Chita, Aichi
Ridgelines run through most of Chita city, pushing the old settlements down into the valleys and along the coast. The Meitetsu Tokoname Line threads through this terrain, stopping at Asakura Station, where a small covered shopping arcade sits beneath the tracks — the kind of structure that suggests a town used to more foot traffic than it sees today.
The cotton trade shaped this place for centuries. Chita momen, the region's plain-woven fabric, was a serious commercial product through the Edo period and into the twentieth century, and the Kyu-Nakashichi Momen Honten in the Okada district preserves the physical memory of that industry: a compound of six timber buildings — main house, long-gate warehouse — now registered as tangible cultural properties. A few streets away, the Chita Okada Kanyi Post Office operates out of a wooden Western-style building completed in 1902, still functioning as a post office.
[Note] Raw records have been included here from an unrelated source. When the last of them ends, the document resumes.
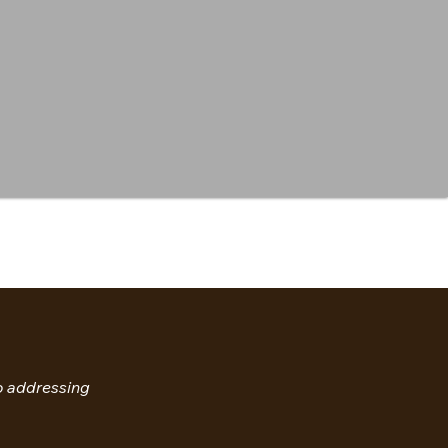
so addressing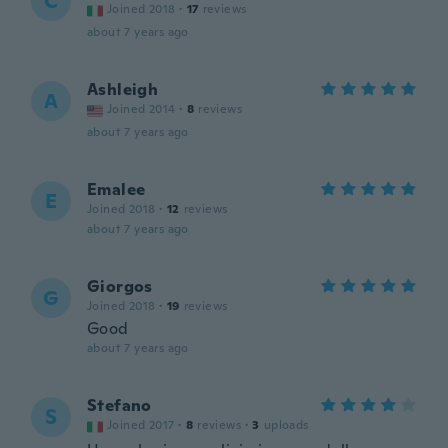
C
Joined 2018
·
17
reviews
about 7 years ago
Ashleigh
A
Joined 2014
·
8
reviews
about 7 years ago
Emalee
E
Joined 2018
·
12
reviews
about 7 years ago
Giorgos
G
Joined 2018
·
19
reviews
Good
about 7 years ago
Stefano
S
Joined 2017
·
8
reviews
·
3
uploads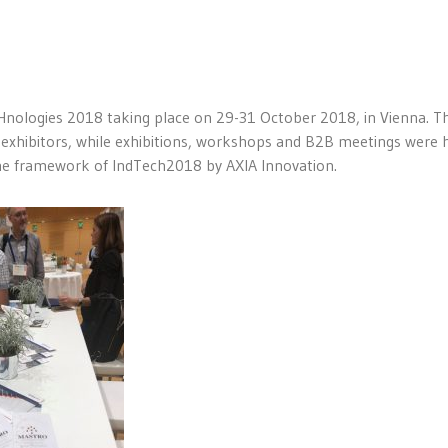
CHnologies 2018 taking place on 29-31 October 2018, in Vienna. T
exhibitors, while exhibitions, workshops and B2B meetings were h
he framework of IndTech2018 by AXIA Innovation.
Jiunji, a Rinzai temple founded in 1350, stands nearby; its Kannon hall, built in 1660, is the oldest surviving structure in Okada.
The industrial waterfront tells a different story. The Chita Distillery, completed in 1973, produces grain whisky on a scale that makes it one of Japan's most significant distilling operations — the Chita single grain whisky that bears the city's name comes from here. In October, the Asakura Hashigo Shishi, a ladder-lion performance dedicated to Muyama Shrine, moves through the streets on the first Sunday of the month, the same ritual that travels to Ise Jingu during the shrine's periodic reconstruction. The industrial and the ceremonial occupy the same postcode, without apparent contradiction.